To set aside your ego. To give credence to the opinions of another. To digest and absorb your editor’s suggestions, pass them through your own artistic gut, your temperament, your instincts. To incorporate them. To make them your own. Reject some? You bet. Turn others upside-down? Damn right.
But in the end to listen. To heed. To own the greatness of heart to allow another person to contribute, to help shape your vision.
And what, in the end, came out of that lonely, balls-of-steel process? Nothing but Atticus Finch 2.0 and one of the most beloved novels and characters of the twentieth century (not to mention the characters of Jem, Boo Radley, and young Scout herself.)
In his review in the L.A. Times, David Ulin calls Go Set A Watchman less a novel than a “literary artifact.”
That sounds true to me, and I see nothing wrong with that. If Watchman is an artifact, it’s one all of us should study. To quote Ulin again,
How did Lee take the frame of this fiction and collapse it to create To Kill A Mockingbird, finding a narrative fluency only hinted at within this draft? How did she refine her language, her scene construction, discover a way to enlarge what are here little more than political and social commonplaces, to expose a universal human core?

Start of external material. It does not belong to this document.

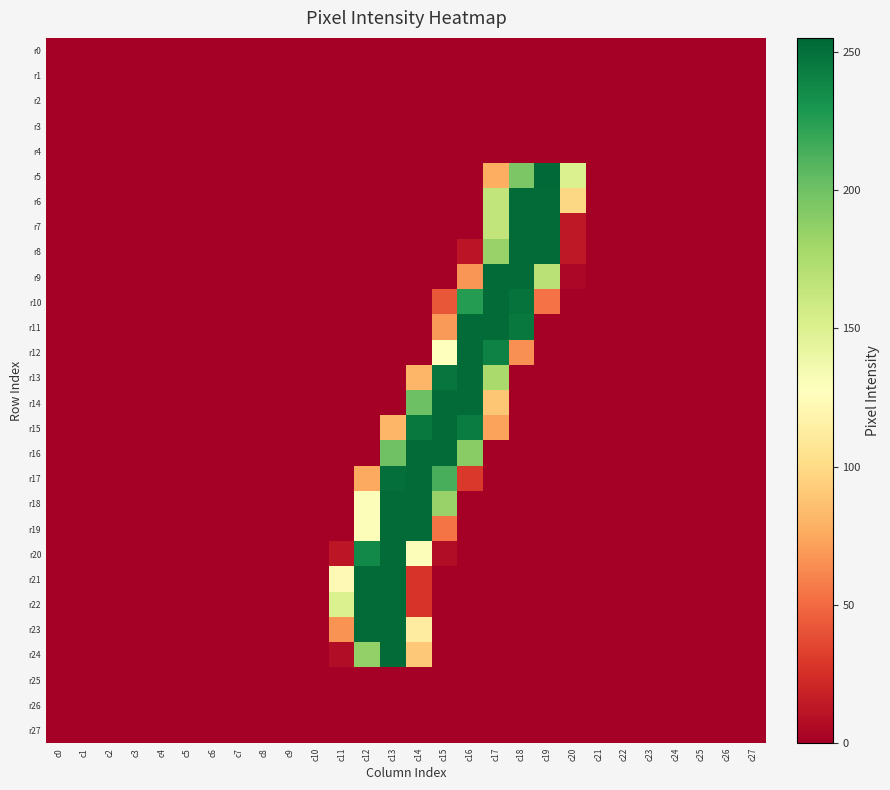

Between c5 and c16, which series saw the biggest shift?

r11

How did she do it? That secret is Harper Lee’s alone. But whatever personal and artistic transformation she willed herself to undergo, it’s the same one you and I must navigate if we want to become real writers and deliver our visions, not in half-baked and premature form (or worse, blow them up because we refuse to alter our original vision), but in their full power and completeness.
Thanks, Harper Lee, for listening to your editor.
Thanks for biting the bullet.
Thanks for showing us how a real artist works.